Collected data entries:
···
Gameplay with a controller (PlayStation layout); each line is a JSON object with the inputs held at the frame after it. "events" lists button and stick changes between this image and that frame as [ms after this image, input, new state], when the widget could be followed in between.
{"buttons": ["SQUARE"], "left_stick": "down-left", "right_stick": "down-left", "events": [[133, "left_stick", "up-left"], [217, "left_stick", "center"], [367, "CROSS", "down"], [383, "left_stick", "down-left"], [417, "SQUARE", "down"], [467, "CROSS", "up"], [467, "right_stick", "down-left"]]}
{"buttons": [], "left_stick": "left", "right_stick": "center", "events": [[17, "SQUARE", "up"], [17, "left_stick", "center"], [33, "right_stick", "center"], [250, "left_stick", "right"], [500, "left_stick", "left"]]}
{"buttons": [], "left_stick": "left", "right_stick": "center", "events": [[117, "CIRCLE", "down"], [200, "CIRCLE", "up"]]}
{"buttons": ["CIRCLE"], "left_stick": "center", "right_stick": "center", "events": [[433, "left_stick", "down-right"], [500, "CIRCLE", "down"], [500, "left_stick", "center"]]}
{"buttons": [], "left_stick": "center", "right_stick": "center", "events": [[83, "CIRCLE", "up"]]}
···
◆ What you need to do
Each line above must be printed exactly as it appears.

◆ Reply
Gameplay with a controller (PlayStation layout); each line is a JSON object with the inputs held at the frame after it. "events" lists button and stick changes between this image and that frame as [ms after this image, input, new state], when the widget could be followed in between.
{"buttons": ["SQUARE"], "left_stick": "down-left", "right_stick": "down-left", "events": [[133, "left_stick", "up-left"], [217, "left_stick", "center"], [367, "CROSS", "down"], [383, "left_stick", "down-left"], [417, "SQUARE", "down"], [467, "CROSS", "up"], [467, "right_stick", "down-left"]]}
{"buttons": [], "left_stick": "left", "right_stick": "center", "events": [[17, "SQUARE", "up"], [17, "left_stick", "center"], [33, "right_stick", "center"], [250, "left_stick", "right"], [500, "left_stick", "left"]]}
{"buttons": [], "left_stick": "left", "right_stick": "center", "events": [[117, "CIRCLE", "down"], [200, "CIRCLE", "up"]]}
{"buttons": ["CIRCLE"], "left_stick": "center", "right_stick": "center", "events": [[433, "left_stick", "down-right"], [500, "CIRCLE", "down"], [500, "left_stick", "center"]]}
{"buttons": [], "left_stick": "center", "right_stick": "center", "events": [[83, "CIRCLE", "up"]]}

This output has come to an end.